Given passage:
BEGIN

# New Outdoor Enclosure



## richosullivan (Jan 17, 2017)

Took advantage of the 3 day weekend and got a start on my outdoor enclosure - will be housing one 2 1/2 yo black mountain, and one 3 yo elongated. Measures 24 ft. long x 10-12 ft wide (varies along the back). Need to finish their box, putting up the fencing (to keep out racoons and a neighborhood fox), and will be putting in a small pond.


----------



## DeanMckinney (Jan 20, 2017)

Looks great! Lucky to have such a nice outdoor space.


----------



## wellington (Jan 20, 2017)

Your not housing them together though right? They, species should never be mixed and the black will get much bigger then the elongated.


----------



## SarahChelonoidis (Jan 21, 2017)

That's a nice looking space. Look forward to seeing it when it's all complete.

I am intrigued about the MEP-elongata pairing too. They have similar needs but I would have thought incompatible temperaments. I have no personal experience with the Burmese browns/blacks but do keep elongata and they are just so aggressive I am surprised you can house them with anything. I'd love to know what you've observed with yours so far (still a young one?).

END

Data excerpts:
BEGIN

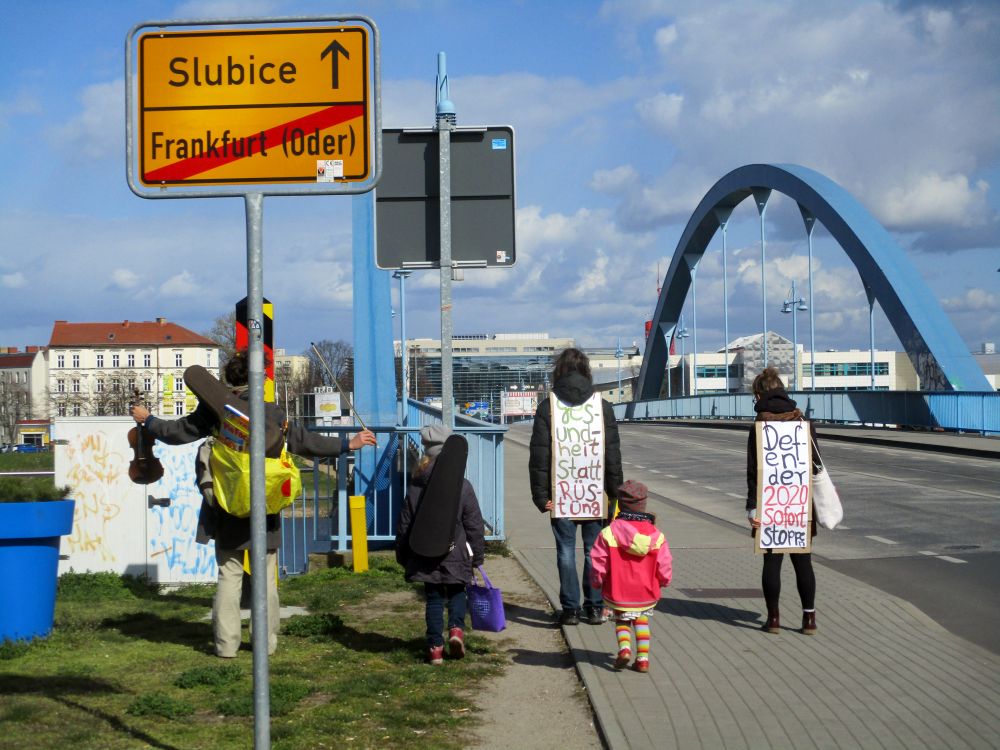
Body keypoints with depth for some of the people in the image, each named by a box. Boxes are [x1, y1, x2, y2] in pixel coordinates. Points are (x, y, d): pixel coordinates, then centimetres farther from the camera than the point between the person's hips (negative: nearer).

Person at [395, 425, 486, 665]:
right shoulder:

END
BEGIN

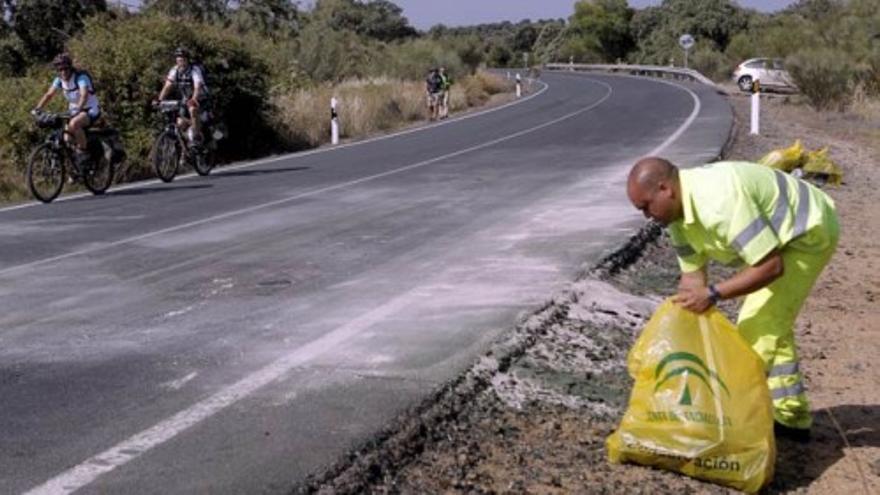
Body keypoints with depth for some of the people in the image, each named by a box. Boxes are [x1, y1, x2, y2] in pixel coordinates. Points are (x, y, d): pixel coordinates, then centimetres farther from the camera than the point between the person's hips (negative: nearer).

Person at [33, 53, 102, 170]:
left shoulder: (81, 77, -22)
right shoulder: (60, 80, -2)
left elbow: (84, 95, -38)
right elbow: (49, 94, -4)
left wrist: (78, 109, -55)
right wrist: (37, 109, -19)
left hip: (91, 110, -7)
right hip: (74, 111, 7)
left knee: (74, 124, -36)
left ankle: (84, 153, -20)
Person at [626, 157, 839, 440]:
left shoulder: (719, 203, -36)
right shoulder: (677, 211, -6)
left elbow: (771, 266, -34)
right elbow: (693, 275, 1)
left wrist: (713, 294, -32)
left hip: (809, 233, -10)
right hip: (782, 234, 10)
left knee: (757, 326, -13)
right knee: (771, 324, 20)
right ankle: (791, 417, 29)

END

Activity A: In the enclosure thread, list every job the original poster says is still left to do on the enclosure.
Activity B: Translate this sentence from the enclosure thread into Spanish: "They have similar needs but I would have thought incompatible temperaments."
The data play no part in what follows.

Final answer A:
- Finish their box
- Put up the fencing
- Put in a small pond

Final answer B: Tienen necesidades similares, pero yo habría pensado que tenían temperamentos incompatibles.